Her koyunun kendi bacağından asıldığı bir "Hukuk Devleti"
"Devletler vatandaşlarına karşı hem negatif (ihlal etmeme) hem de pozitif (önlem alma) yükümlülükleri altındadır. "
Emniyet ve İstihbarat bünyesinde çıkar odaklı organize suç ağlarına göz yumanlar yargıda hesap verir.
Sıradan vatandaşın evine, mahremine ileri görüntüleme ve ses kayıt yöntemleriyle sızarak elde edilen materyalleri güvenlik ve istihbarat kapsamı dışında yasadışı suç ağlarına pazarlandığı tespit edilmiştir.
Yapay zekanın imkanlarını kullanan sınır aşırı organize siber suç ağları elde edilen materyalleri tehdit, şantaj, siyasi baskı ve daha bir çok amaçla kullanmaktadır.
İç içe geçen suç ağlarında çok büyük hak ihlalleri kayda geçmiştir.
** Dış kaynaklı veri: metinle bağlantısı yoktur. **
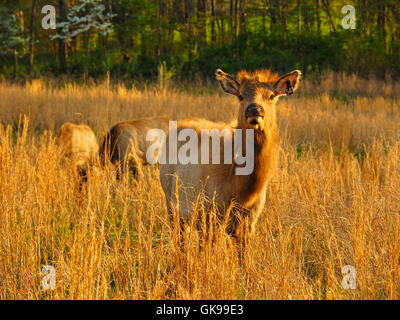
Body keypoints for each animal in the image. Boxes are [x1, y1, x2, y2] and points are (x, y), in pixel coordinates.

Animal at [159, 68, 300, 255]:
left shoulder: (250, 220)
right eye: (240, 95)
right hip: (171, 200)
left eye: (271, 95)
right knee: (180, 239)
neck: (241, 188)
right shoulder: (210, 213)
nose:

Fuhuş ve fuhuşa yer temin eden çetelerle dijital suç ağlarının işbirlikleri sonucu haneye tecavüz, kişileri zan altında bırakan itibar suikastları ve daha bir çok suç birbirine eklemlenerek sistematik olarak işlenmektedir.
Devletin Emniyet ve İstihbarat birimlerinde bu suçlara ortak olanlar vardır.
Siyaseten muhalif kesimden insanları "kolay av" olarak gören bir kesim bu işten büyük paralar kazanmaktadır.
Vatandaş kendi güvenliğini kendi imkanlarıyla sağlamak durumunda kalmıştır.
Bahse konu suç ağlarıyla Emniyet Birimleri arasındaki ilişkinin açığa çıkarılması da sıradan vatandaşa düşmüştür.
Devletin "Devlet Ahlakı" ve "Devlet Ciddiyeti" gereği organize suç çetelerine çalışan Emniyet ve İstihbarat birimlerine müdahalesi şart olmuştur.
Devletin vatandaşa karşı yükümlülüklerini yerine getirmesi lütuf değildir, devletin asli görevidir.